Children and Young Persons Amendment

While I note and support the government’s intention to protect the safety and well-being of children and young persons, I have several concerns about the Bill.

Effect on Poor Families

Are poor families at greater risk of being broken up under this Bill?
Clause 5 amends S 4 regarding situations when a child is considered in need of care and protection.

The amendment will introduce into S 4(c) a new category of families where the authorities may consider removing the child from his parents. This scenario is where the parent is unable to provide the child with adequate food, clothing, medical aid, lodging, care or other necessities of life, even though the parent’s failure has not been wilful or unreasonable.

This new scenario is quite different from the existing scenarios of children being taken into care, where the parent is usually blameworthy in some way. An inability to provide one’s family with adequate food or lodging could result simply from reasons like poverty or lack of employment prospects. This amendment potentially puts poor families at risk of being broken up and their children fostered out or institutionalized, simply because they are poor.

To take a child out of his own family to grow up raised by strangers or institutions is a drastic step which would change lives forever.

If the parents are found to have a good relationship with the child, should the government not instead support the family while keeping them intact? If the parents cannot provide adequately due to poor resources, isn’t it the government duty to provide or mobilise resources to assist the family in food, medical aid and lodging?

Voluntary Care Arrangements

Next, Clause 22 introduces a new S 48A about voluntary care arrangements. Such arrangements enable the Director of Social Welfare to have a child placed into a care arrangement so long as the parents consent. There would be no need to seek the approval of the Juvenile Court in such voluntary cases.

I note that there is some concern among welfare workers about the lack of court over-sight in voluntary arrangements. It was pointed out during the public consultation on the Bill that even when people act in good faith, there is a danger of over-reaction resulting in false positives i.e. children assessed to be in need of care and protection when they were not. It was recommended that court over-sight should be an integral part of all such care and protection arrangements, including voluntary arrangements, to give further assurance that the child’s welfare has been thoroughly considered. This appears to be sound recommendation, but is not in the Bill.

It is likely that the sort of parents who would be asked to agree to voluntary care arrangements would be facing other struggles in life and may not have the luxury of legal advice. We should therefore be more vigilant to guard against a situation when parents perceive that they have no choice but to agree to care arrangements suggested by the Director. Why not provide for court oversight even for voluntary arrangements, to make the process more rigorous?

Due Process for Parents at Juvenile Court

Clause 23 amends S 49 on the Juvenile Court’s powers in care and protection. The Court’s powers include power to order that the child be removed from the parents’ care and placed in a foster home or an institution. While protecting the child is our concern, the process must also be fair.
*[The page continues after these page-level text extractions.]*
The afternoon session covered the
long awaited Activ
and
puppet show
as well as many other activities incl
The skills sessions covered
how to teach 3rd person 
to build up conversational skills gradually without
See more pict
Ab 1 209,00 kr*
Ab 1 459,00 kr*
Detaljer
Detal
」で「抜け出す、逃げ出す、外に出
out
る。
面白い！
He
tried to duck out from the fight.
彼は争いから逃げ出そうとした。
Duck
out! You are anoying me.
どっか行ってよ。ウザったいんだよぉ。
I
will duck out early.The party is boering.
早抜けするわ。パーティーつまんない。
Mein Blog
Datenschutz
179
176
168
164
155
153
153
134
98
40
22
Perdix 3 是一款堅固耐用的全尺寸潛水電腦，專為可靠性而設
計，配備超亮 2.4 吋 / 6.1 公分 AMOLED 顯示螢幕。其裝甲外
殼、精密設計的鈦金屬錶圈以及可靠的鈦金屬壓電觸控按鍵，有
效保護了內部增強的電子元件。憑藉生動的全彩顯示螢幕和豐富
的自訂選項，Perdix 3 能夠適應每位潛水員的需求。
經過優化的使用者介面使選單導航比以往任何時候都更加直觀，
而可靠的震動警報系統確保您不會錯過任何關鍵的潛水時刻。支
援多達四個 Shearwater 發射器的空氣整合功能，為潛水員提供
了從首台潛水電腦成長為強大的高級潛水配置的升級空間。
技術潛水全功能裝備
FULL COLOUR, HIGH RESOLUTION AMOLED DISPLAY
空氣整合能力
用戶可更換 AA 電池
Although the parents have a right to attend the hearing and to be heard under S 49(3), it is not spelt out that they are entitled to see and challenge the report put up by MCYS to the Court. In the recent case of ABV and Another v Child Protector [2009] SGJC 4, the parents appealed to the High Court from a Juvenile Court order placing their child into care. The High Court disapproved of the government practice then of not providing the parents with the case information given to the Court. In answer to my Parliamentary question subsequently, the Minister indicated that MCYS would henceforth provide information or leave it to the Court to direct them.

While I note that the Ministry has heeded the Court’s opinion, why is there no provision in this Bill to ensure that parents are duly informed of the case which MCYS is presenting against them?

On a related point, under S 49, the Court can order a child or young person, or his parent or guardian, to undergo medical and psychological assessments which outcome must be reported to the Court. S 49(7) is being amended to say that a copy of this assessment must now be given to the protector as well, but it is not mentioned that a copy must also be given to the parent or guardian. What is being practiced? If a parent or guardian is not being given a copy, this seems to be high-handed, especially since under the section, the parent is supposed to pay for the assessments!

Under the current S 49, one of the options the Court has in care and protection cases is to require the parents to enter a bond to exercise proper care and guardianship over the child. This Bill introduces a new subsection (11) where if the parents fail to enter the bond in time, they will be guilty of an offence and liable to fine up to $2,000. Will this help or hurt the distressed families?

Homes for Children and Young Persons

Finally, I wish to make a general comment about Homes for children and young persons.
I note that under the existing arrangements, the same institution culd be gazetted for a variety of purposes under the CYPA. For instance, the Singapore Girls Home is a place of safety, an approved home, an approved school, and a place of detention. Is it right for us to put all these different children with different needs in the same institution? The children in need of care and protection have been removed from their parents to be placed in a place of safety – should we not separate them from those who have committed offences?